Opinión | Nos queda la palabra
Colorao
Pasó el tiempo y ahora ya he olvidado tanto el color primario citado que todo lo veo colorao

Miércoles Santo en Murcia: Procesión de los coloraos. / Juan Carlos Caval
No lo había vuelto a escuchar desde mi infancia, repartida entre Madrid y Valladolid, donde hasta el pimentón era colorao.
Fue pisar en Murcia y con la inauguración de este periódico que tiene entre sus manos y descubrir, tras una roja y azarosa transición, que había una procesión de los coloraos, resucitando en mí aquellos tiempos que considerábamos que nunca íbamos a repetir.
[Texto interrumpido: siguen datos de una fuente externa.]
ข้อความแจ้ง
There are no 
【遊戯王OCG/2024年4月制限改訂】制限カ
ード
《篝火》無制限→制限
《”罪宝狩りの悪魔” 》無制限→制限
Pasó el tiempo y ahora ya he olvidado tanto el color primario citado que todo lo veo colorao. Más me vale. Así, observo que el Bando de la Huerta se ha comido su tonalidad tradicional a favor de otros colores como el lila y, por supuesto, el azul. Desaparecido el verde, lo demás es secundario.
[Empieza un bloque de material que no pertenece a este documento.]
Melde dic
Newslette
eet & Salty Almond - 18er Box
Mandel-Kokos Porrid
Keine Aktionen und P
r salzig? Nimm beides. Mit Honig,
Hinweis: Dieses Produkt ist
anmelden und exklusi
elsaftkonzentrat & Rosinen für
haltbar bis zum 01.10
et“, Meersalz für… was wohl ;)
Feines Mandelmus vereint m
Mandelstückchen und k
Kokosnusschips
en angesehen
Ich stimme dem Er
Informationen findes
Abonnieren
Igual me ocurre con el catafalco del papa, en el otro desfile célebre durante esta semana por no hablar de otros entierros. Muchos se quejan los que ven rojos por todas las partes del bueno de Francisco, pero yo le veo, como mucho, colorao. Ahí descansa custodiado de una multicolor guardia suiza tras intentar, sin éxito, recobrar una bandera que permanece arriada otro papado más. El pobre no pudo extender ni el verde ni el pobre negro o mestizo, que sí enarboló en sus encíclicas y plenamente cíclicas. Como en el gatopardo, todo pareció cambiar para que nada cambie en un círculo que la Iglesia está condenada a recorrer, siglo tras siglo.
Hasta entre las rosas del Día del Libro hacen la competencia los blancos y amarillos, aunque aquí está todo perdonado porque van acompañadas de hojas capaces de cambiarte a ti y al mundo.
Y qué me dicen del bueno de Raphael. Volverá a los escenarios como nuevo, cantando las excelencias de la sanidad pública. Pública, sí. Sin vergüenza. En contra de los signos de los tiempos, alentados por un coro sordo y ciego. ¿Se me habrá vuelto colorao?
Al final, solo quedará en Murcia ese cartel de las calles que combina el azul y el denostado rojo, dándome fuerzas renovadas cada vez que, andando gracias a mi corazón y sangre, levanto la cabeza, aún sobre mis hombros.